Immer mehr Kinder als Auftragskiller
Nach einer Zählung des öffentlich-rechtlichen Fernsehsenders SVT zur Bandengewalt wurden im September bereits elf Menschen getötet - die höchste Opferzahl in einem einzigen Monat seit vier Jahren. Unter den Toten ist auch ein 13-jähriger Junge, dessen Leiche in einem Wald gefunden wurde. Die Staatsanwaltschaft geht davon aus, dass auch er ein Opfer der Bandengewalt ist. "Immer mehr Kinder und völlig unschuldige Menschen sind von dieser extremen Gewalt betroffen", sagte Regierungschef Kristersson in einer Fernsehansprache am Donnerstagabend. "So etwas hat Schweden noch nie erlebt. Kein anderes Land in Europa erlebt so etwas."

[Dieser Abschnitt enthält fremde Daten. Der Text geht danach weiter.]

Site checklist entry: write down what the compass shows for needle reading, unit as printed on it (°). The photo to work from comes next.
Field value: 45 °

Doch nicht nur die Opfer, auch die Täter werden immer jünger. "Wir haben eine Situation, in der Kinder selbst Kontakt zu kriminellen Banden aufnehmen", um ihre Dienste als Autragskiller anzubieten, sagte Polizeichef Anders Thornberg. Im umgekehrten Fall würden Menschen - "oft Minderjährige" - von den Banden kontaktiert. Sie erhielten dann Waffen und die Adresse, "an der sie den Angriff verüben sollen".
Kristersson: "Verantwortungslose Einwanderungspolitik" hat Schuld
Kristersson machte jahrelange politische "Naivität" für die Zunahme der Gewalt verantwortlich. "Eine verantwortungslose Einwanderungspolitik und eine gescheiterte Integration haben uns hierher gebracht", sagte der konservative Politiker. Das schwedische Strafgesetzbuch sei bisher nicht "auf Bandenkriege und Kindersoldaten ausgelegt - aber das ändern wir jetzt."

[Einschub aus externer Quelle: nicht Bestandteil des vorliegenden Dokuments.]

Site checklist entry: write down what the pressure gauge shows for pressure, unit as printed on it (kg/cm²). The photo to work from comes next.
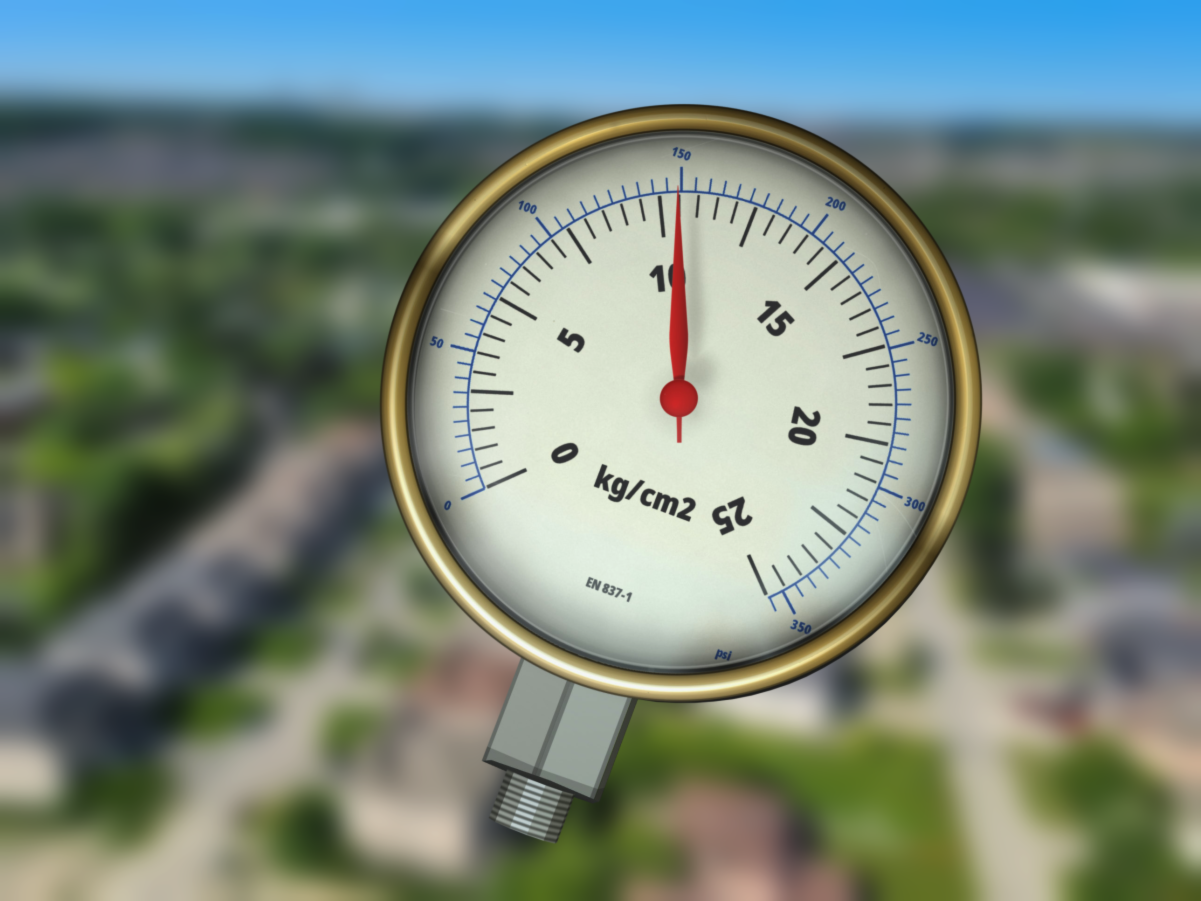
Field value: 10.5 kg/cm²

Kristersson kündigte neue Gesetz an, die es der Polizei ermöglichen sollen, Verbrecherbanden abzuhören und in bestimmten Gebieten Verdächtige zu durchsuchen. Geplant sind demnach auch härtere Strafen für Wiederholungstäter und deutlich längere Haftrafen für bestimmte Verbrechen. "Wir werden die Banden zur Strecke bringen. Wir werden die Banden besiegen", versicherte Kristersson. "Wir werden sie vor Gericht stellen. Wenn sie schwedische Staatsbürger sind, werden sie mit langen Haftstrafen weggesperrt. Wenn es ausländische Staatsbürger sind, werden sie abgeschoben", kündigte er an.